■ **ACTION ITEM**: At the line that includes "(1231, 376) none -> [961,81,975,93] 3.", begin writing out the entries below exactly, and continue through the last line without adding anything.

-.-.-

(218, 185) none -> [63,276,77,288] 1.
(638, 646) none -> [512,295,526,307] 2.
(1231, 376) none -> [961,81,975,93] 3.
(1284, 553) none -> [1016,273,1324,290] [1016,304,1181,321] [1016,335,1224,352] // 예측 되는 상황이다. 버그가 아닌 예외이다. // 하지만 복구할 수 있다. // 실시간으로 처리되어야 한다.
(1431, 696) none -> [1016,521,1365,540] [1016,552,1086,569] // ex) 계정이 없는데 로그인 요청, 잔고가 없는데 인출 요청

-.-.-

■ **RESULT FOR THIS TASK**:
(1231, 376) none -> [961,81,975,93] 3.
(1284, 553) none -> [1016,273,1324,290] [1016,304,1181,321] [1016,335,1224,352] // 예측 되는 상황이다. 버그가 아닌 예외이다. // 하지만 복구할 수 있다. // 실시간으로 처리되어야 한다.
(1431, 696) none -> [1016,521,1365,540] [1016,552,1086,569] // ex) 계정이 없는데 로그인 요청, 잔고가 없는데 인출 요청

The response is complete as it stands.